### [WORK INSTRUCTION]
An exact repetition of every entry, with no images, is the required answer.

### [Dataset records]
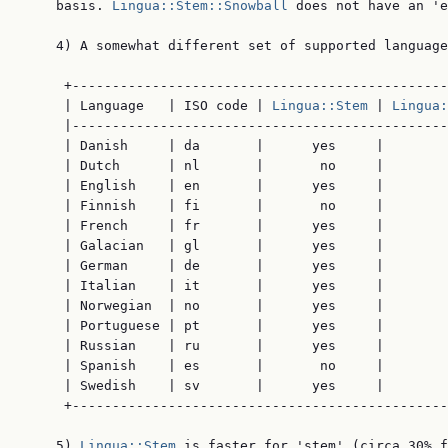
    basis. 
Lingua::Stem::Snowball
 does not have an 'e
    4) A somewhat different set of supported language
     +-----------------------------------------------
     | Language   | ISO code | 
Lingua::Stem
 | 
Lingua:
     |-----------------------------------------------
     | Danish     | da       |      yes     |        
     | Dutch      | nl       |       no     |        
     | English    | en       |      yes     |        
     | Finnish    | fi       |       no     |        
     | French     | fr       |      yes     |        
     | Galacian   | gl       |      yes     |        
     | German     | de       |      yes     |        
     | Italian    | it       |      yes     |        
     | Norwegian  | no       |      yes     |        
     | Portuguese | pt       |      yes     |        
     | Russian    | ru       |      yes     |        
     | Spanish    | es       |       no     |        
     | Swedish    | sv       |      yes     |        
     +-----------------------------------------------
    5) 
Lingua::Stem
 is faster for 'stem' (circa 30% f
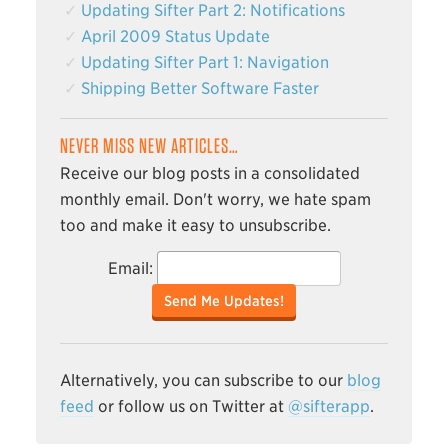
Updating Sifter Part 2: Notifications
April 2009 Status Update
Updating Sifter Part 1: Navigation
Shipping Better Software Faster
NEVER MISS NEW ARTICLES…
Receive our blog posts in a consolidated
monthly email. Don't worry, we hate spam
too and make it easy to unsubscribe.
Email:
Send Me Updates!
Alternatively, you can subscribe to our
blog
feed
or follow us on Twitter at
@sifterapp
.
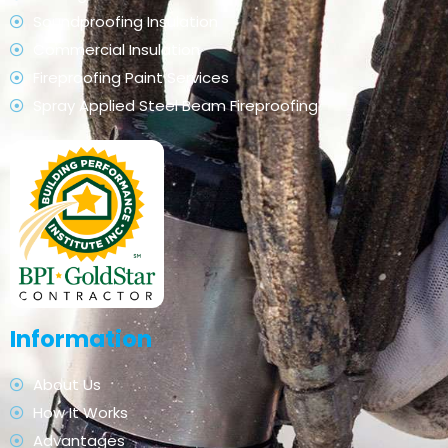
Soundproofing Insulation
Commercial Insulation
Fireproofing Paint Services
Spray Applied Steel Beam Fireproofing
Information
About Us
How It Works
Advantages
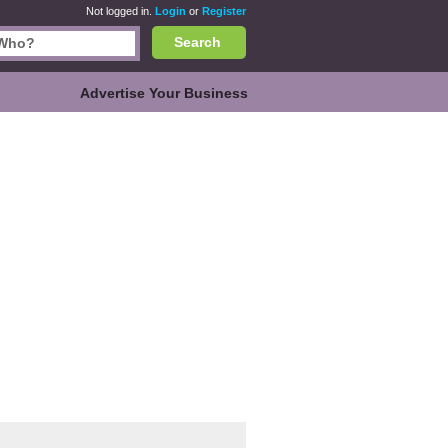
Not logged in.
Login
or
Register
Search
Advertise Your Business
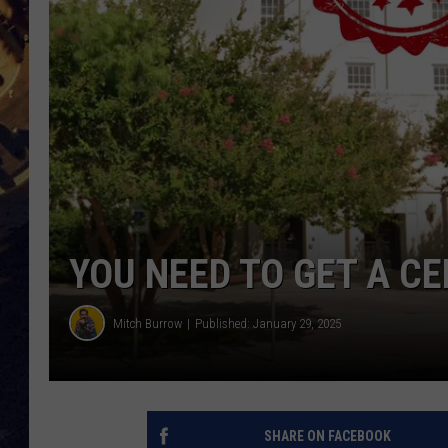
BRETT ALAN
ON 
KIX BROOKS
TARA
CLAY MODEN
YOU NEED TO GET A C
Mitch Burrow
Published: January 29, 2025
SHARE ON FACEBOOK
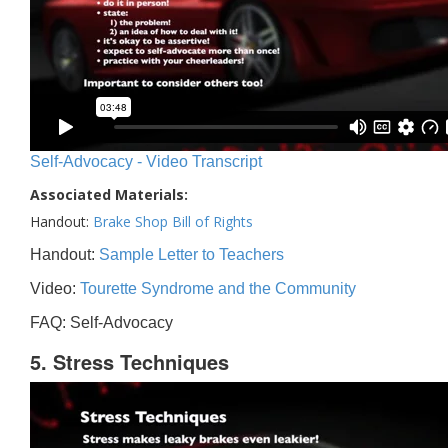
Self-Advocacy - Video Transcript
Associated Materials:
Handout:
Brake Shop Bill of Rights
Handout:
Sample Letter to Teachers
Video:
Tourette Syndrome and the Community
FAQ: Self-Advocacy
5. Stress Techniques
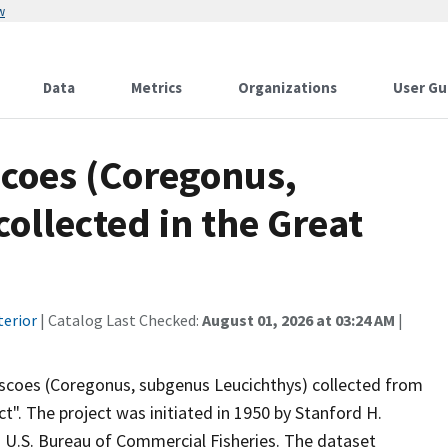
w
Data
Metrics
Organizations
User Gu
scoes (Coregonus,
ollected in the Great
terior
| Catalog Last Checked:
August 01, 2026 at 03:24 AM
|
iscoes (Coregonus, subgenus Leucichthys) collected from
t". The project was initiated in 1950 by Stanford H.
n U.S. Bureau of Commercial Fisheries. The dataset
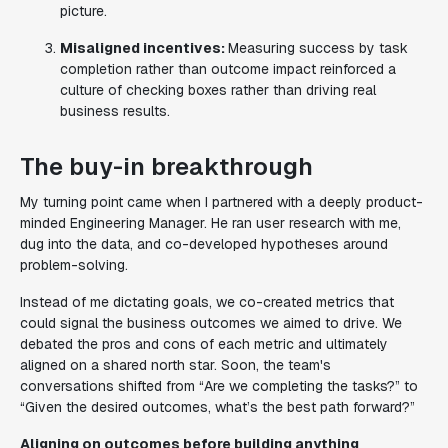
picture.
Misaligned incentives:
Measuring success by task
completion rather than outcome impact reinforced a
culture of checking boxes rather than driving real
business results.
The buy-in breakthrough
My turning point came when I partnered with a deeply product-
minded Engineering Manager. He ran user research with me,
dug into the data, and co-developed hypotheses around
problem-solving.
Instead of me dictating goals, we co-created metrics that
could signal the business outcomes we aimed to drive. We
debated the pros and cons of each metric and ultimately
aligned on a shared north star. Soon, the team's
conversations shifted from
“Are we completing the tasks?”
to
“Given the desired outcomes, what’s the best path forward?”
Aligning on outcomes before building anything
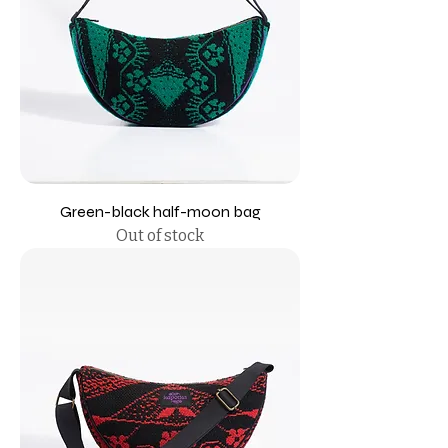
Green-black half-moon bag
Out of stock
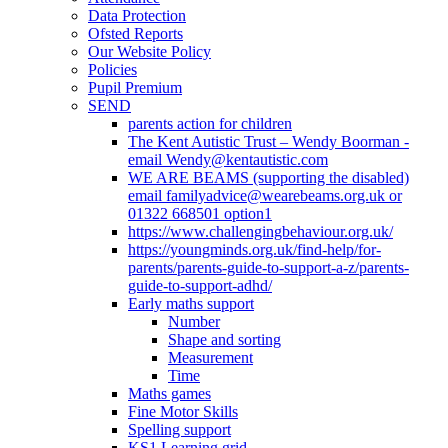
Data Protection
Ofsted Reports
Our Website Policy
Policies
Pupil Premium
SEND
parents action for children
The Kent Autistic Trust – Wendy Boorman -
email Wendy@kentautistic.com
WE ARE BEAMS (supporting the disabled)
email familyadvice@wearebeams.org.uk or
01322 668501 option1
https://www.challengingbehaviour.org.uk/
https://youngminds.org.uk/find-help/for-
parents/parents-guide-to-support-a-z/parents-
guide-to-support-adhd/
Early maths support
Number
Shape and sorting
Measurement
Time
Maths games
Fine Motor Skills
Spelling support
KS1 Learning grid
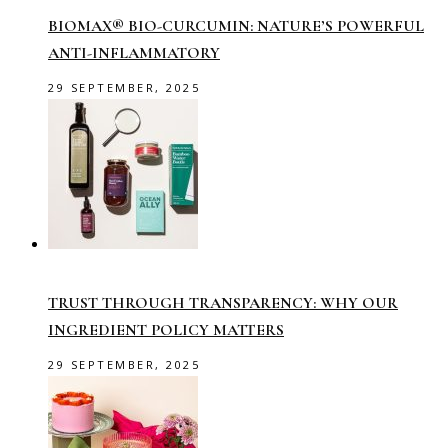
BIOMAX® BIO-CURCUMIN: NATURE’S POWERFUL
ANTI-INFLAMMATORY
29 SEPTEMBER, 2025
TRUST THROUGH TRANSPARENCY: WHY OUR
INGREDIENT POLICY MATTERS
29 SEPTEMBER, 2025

### [TASK OUTPUT]
    basis. 
Lingua::Stem::Snowball
 does not have an 'e
    4) A somewhat different set of supported language
     +-----------------------------------------------
     | Language   | ISO code | 
Lingua::Stem
 | 
Lingua:
     |-----------------------------------------------
     | Danish     | da       |      yes     |        
     | Dutch      | nl       |       no     |        
     | English    | en       |      yes     |        
     | Finnish    | fi       |       no     |        
     | French     | fr       |      yes     |        
     | Galacian   | gl       |      yes     |        
     | German     | de       |      yes     |        
     | Italian    | it       |      yes     |        
     | Norwegian  | no       |      yes     |        
     | Portuguese | pt       |      yes     |        
     | Russian    | ru       |      yes     |        
     | Spanish    | es       |       no     |        
     | Swedish    | sv       |      yes     |        
     +-----------------------------------------------
    5) 
Lingua::Stem
 is faster for 'stem' (circa 30% f
Updating Sifter Part 2: Notifications
April 2009 Status Update
Updating Sifter Part 1: Navigation
Shipping Better Software Faster
NEVER MISS NEW ARTICLES…
Receive our blog posts in a consolidated
monthly email. Don't worry, we hate spam
too and make it easy to unsubscribe.
Email:
Send Me Updates!
Alternatively, you can subscribe to our
blog
feed
or follow us on Twitter at
@sifterapp
.
Soundproofing Insulation
Commercial Insulation
Fireproofing Paint Services
Spray Applied Steel Beam Fireproofing
Information
About Us
How It Works
Advantages
Not logged in.
Login
or
Register
Search
Advertise Your Business
BRETT ALAN
ON 
KIX BROOKS
TARA
CLAY MODEN
YOU NEED TO GET A C
Mitch Burrow
Published: January 29, 2025
SHARE ON FACEBOOK
Self-Advocacy - Video Transcript
Associated Materials:
Handout:
Brake Shop Bill of Rights
Handout:
Sample Letter to Teachers
Video:
Tourette Syndrome and the Community
FAQ: Self-Advocacy
5. Stress Techniques
w
Data
Metrics
Organizations
User Gu
scoes (Coregonus,
ollected in the Great
terior
| Catalog Last Checked:
August 01, 2026 at 03:24 AM
|
iscoes (Coregonus, subgenus Leucichthys) collected from
t". The project was initiated in 1950 by Stanford H.
n U.S. Bureau of Commercial Fisheries. The dataset
picture.
Misaligned incentives:
Measuring success by task
completion rather than outcome impact reinforced a
culture of checking boxes rather than driving real
business results.
The buy-in breakthrough
My turning point came when I partnered with a deeply product-
minded Engineering Manager. He ran user research with me,
dug into the data, and co-developed hypotheses around
problem-solving.
Instead of me dictating goals, we co-created metrics that
could signal the business outcomes we aimed to drive. We
debated the pros and cons of each metric and ultimately
aligned on a shared north star. Soon, the team's
conversations shifted from
“Are we completing the tasks?”
to
“Given the desired outcomes, what’s the best path forward?”
Aligning on outcomes before building anything
Green-black half-moon bag
Out of stock
Data Protection
Ofsted Reports
Our Website Policy
Policies
Pupil Premium
SEND
parents action for children
The Kent Autistic Trust – Wendy Boorman -
email Wendy@kentautistic.com
WE ARE BEAMS (supporting the disabled)
email familyadvice@wearebeams.org.uk or
01322 668501 option1
https://www.challengingbehaviour.org.uk/
https://youngminds.org.uk/find-help/for-
parents/parents-guide-to-support-a-z/parents-
guide-to-support-adhd/
Early maths support
Number
Shape and sorting
Measurement
Time
Maths games
Fine Motor Skills
Spelling support
KS1 Learning grid
BIOMAX® BIO-CURCUMIN: NATURE’S POWERFUL
ANTI-INFLAMMATORY
29 SEPTEMBER, 2025
TRUST THROUGH TRANSPARENCY: WHY OUR
INGREDIENT POLICY MATTERS
29 SEPTEMBER, 2025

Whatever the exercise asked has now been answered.